--- Information shown Enclosed Below ---

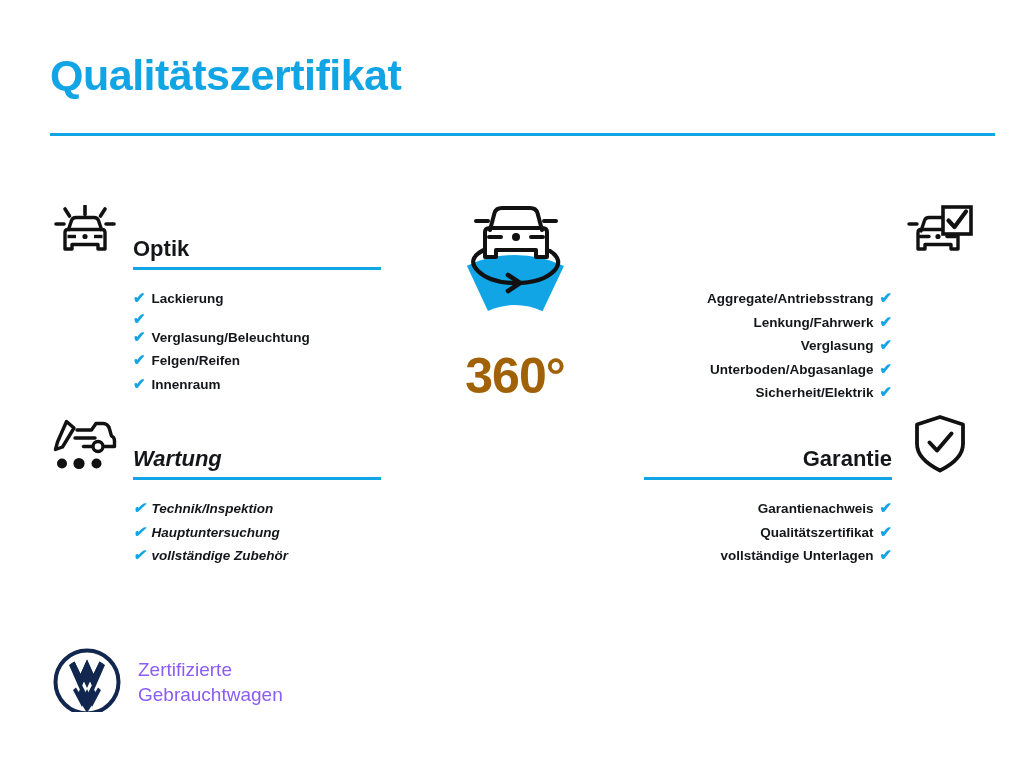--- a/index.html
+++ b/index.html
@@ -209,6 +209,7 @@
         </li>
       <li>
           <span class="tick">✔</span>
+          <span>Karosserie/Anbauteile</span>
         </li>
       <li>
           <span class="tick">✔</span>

--- End of Enclosed Information shown ---

Required action
Leaving the pictures aside, repeat the data above exactly.

Solution to the exercise
--- a/index.html
+++ b/index.html
@@ -209,6 +209,7 @@
         </li>
       <li>
           <span class="tick">✔</span>
+          <span>Karosserie/Anbauteile</span>
         </li>
       <li>
           <span class="tick">✔</span>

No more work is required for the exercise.